Individuazione dei pericoli presenti in azienda. Ad ogni ciclo del punto precedente corrisponde un modulo di individuazione dei pericoli. A riguardo si ricorda che la definizione di pericolo è la proprietà o qualità intrinseca di un determinato fattore avente il potenziale di causare danni. Ad esempio una porta o un bagno non sono dei pericoli, sono dei fattori. Il distacco della porta diventa un pericolo che potenzialmente può creare un danno. Forse il ‘pericolo’ trova spazio più appropriato nella colonna ‘esempi di incidenti e di criticità’.

Modulo 3

Valutazione dei rischi, misure di prev. e prot. attuate e programma di miglioramento. Nella prima colonna si deve inserire l’area, il reparto o il luogo di lavoro. Mentre nella seconda la mansione/postazione, dati che sono indicati nel modulo 1.2 (‘lavoraz. aziendali e mans.’) ma non nel modulo 2 (‘indiv. dei pericoli’).

La conseguenza di ciò è che posso procedere nel compilare la valutazione inserendo l’area o il reparto e la mansione prendendoli dal modulo 1.2. Ma quando bisogna inserire i dati nella terza colonna della valutazione, cioè quella dei ‘pericoli’ presente nel modulo 3, si rischia di andare nel caos.

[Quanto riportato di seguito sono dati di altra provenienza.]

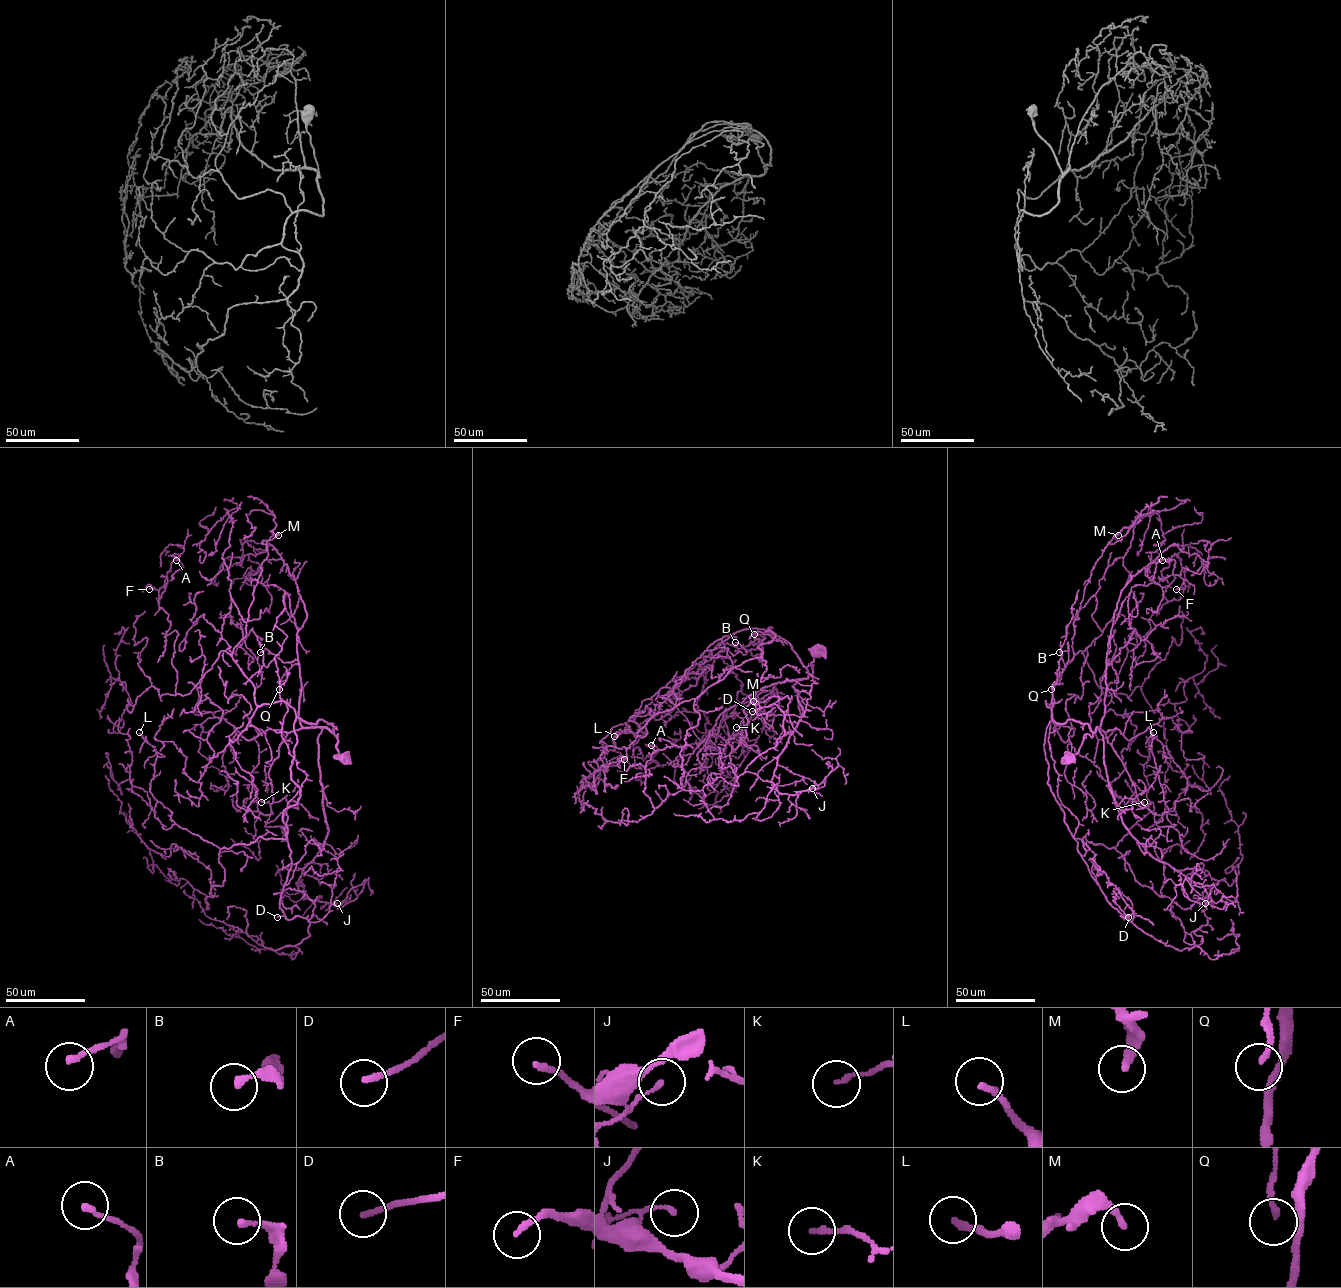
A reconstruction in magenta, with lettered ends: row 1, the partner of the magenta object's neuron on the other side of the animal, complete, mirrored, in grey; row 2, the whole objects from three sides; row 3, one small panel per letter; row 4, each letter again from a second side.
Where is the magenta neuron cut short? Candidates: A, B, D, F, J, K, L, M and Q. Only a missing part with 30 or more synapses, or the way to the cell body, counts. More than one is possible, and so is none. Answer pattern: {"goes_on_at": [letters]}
{"goes_on_at": ["D"]}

Ciò perché il modulo 2 tratta tutti i pericoli riferiti all’intero ciclo del modulo 1.2 senza fare distinzioni in merito all’area e alle mansioni. Per ovviare al problema sarebbe quindi forse utile che anche il modulo 2 riferisse i pericoli all’area ed alla mansione.  In quest’ultimo modulo non si fa cenno alla valutazione indicata dall’art. 28 lettera a). In pratica è assente il metodo P x D o gli alternativi. Di conseguenza alcuni rischi, come ad esempio quello di caduta dall’alto, potenzialmente possono quindi di essere solo menzionati e trattati senza però farne risultare l’entità del rischio, elemento fondamentale per elaborare il piano di miglioramento.